携帯恋愛小説
『ノーベンバーレイン』
窪璃音/著
第四章


[D001]


──変な女

結局、それは小さな女の子だったのだけれど、彼女からの電話があった、あの夏に戻ろう。



珍しく湿気の少ない風が気持ちよく吹いていて、過ごしやすい夜だった。

僕は何をするわけでもなく家の縁側でぽかんとしていた。

何かをしたかったのだが、何をすればいいのかはわからなかった。

部屋は多少散らかっていたので、掃除しなければいけないなとは思っていたけれど、やる気も起きなかったし、今すぐにやらなければいけないことでもなかった。

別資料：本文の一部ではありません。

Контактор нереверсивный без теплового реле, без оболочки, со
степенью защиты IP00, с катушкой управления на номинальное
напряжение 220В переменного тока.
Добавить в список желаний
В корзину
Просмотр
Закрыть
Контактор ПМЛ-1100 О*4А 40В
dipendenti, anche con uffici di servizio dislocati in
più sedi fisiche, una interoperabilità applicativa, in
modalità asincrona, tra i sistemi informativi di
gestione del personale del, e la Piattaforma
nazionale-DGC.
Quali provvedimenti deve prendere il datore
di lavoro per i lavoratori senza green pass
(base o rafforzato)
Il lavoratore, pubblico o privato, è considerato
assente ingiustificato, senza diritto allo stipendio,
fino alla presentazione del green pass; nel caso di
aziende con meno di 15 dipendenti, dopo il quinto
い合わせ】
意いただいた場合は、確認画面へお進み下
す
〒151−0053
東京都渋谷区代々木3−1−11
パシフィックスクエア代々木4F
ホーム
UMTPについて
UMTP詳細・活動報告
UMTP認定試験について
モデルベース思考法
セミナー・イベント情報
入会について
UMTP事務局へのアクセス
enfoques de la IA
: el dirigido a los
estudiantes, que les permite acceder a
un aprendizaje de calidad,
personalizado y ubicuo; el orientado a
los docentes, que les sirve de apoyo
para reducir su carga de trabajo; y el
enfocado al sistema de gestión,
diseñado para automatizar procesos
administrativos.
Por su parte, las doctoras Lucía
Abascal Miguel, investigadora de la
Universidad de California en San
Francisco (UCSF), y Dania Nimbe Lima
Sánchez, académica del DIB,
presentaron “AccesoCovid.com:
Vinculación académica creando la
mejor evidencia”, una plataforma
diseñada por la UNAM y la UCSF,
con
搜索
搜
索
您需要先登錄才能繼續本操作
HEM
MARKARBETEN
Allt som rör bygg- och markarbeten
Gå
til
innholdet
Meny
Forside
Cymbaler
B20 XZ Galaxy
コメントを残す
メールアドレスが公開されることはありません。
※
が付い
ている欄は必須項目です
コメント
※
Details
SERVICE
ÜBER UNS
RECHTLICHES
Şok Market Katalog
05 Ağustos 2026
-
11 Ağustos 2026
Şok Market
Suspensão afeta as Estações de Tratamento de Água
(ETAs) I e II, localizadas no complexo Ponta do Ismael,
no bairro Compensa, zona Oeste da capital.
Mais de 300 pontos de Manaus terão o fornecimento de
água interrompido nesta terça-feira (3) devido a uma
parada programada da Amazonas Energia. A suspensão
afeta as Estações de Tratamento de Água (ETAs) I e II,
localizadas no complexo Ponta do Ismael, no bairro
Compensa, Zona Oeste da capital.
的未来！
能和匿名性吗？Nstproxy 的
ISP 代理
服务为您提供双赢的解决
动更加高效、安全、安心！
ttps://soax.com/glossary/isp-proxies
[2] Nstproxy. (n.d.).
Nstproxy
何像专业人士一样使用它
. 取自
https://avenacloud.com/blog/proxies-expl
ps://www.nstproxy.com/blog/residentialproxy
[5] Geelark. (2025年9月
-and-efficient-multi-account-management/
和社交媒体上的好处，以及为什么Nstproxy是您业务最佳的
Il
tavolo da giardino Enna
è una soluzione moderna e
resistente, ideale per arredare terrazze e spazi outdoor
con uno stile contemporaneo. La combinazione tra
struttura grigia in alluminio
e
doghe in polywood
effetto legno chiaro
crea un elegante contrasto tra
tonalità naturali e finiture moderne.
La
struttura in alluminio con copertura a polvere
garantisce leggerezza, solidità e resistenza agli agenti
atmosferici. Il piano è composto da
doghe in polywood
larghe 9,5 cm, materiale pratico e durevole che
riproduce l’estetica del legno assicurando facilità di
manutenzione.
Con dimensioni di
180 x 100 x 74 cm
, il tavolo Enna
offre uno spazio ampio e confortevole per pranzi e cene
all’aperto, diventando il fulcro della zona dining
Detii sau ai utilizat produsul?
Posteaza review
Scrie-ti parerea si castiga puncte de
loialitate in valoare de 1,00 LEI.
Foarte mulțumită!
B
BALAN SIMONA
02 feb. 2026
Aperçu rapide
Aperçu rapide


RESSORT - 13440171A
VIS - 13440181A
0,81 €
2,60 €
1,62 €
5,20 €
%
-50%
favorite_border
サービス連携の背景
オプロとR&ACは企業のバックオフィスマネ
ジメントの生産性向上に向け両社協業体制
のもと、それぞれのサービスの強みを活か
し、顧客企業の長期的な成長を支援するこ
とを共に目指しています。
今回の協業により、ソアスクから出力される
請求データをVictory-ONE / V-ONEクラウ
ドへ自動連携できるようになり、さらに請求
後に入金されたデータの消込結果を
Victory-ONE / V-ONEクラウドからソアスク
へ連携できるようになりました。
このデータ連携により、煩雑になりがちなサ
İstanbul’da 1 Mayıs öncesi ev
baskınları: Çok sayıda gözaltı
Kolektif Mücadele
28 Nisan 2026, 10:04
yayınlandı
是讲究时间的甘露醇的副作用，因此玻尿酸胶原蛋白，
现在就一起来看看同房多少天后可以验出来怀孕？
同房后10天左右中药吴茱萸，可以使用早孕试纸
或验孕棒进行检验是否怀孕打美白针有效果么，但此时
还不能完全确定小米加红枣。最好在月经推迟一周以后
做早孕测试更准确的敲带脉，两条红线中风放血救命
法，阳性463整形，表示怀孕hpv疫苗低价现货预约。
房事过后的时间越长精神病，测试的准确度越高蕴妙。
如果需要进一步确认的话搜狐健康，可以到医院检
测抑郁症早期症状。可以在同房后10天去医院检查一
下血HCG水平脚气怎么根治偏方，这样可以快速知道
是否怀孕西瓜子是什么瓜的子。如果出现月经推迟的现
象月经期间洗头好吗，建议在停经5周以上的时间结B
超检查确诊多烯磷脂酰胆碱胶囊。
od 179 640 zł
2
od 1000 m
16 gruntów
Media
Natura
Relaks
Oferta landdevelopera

何か音楽を聞こうかとも思ったが、何を聞いていいのかわからなかった。

渡海や田部に電話しようかとも思ったが、特に用事もなかったし、別段話したいこともなかったので、結局かけなかった。

それでも僕の中で何かが暴れていた。

月は空高くにあり、綺麗な円を描いていた。

小さな鳥が二羽やってきて、庭の桜の木に止まった。

彼らはつがいなのか、つかず離れずちゃかちゃかと枝から枝へと飛び移っていた。

それで何かがわかったのか、もう用はないという感じで、飛んできた方向へと飛び去っていった。

僕は縁側に座ってそれを見ていた。

彼らがいなくなると僕は上半身を後ろに倒して寝転んだ。

辺りは静かで何の音も聞こえないような気がした。

僕は眼をつぶって耳をすませた。

かすかに虫の音が聞こえた。

遠くの方で走り去る車の音が聞こえた。

風が戸を揺らす音が聞こえた。

僕は世界がなくなってしまったわけではないんだな、と思った。

僕の心がどんなに動揺しようと消沈しようと高揚しようと、そこにはきちんと変化しつつも壊れないものが存在していた。

それは永遠に狂うことがなく調律されたピアノのようなもので、ひかれることにより様々な物を創り出しはするのだが、決してある一定のルールからはみ出さないものだった。

僕がそんなことを考えながら夏の風を吸い込んでいると電話が鳴った。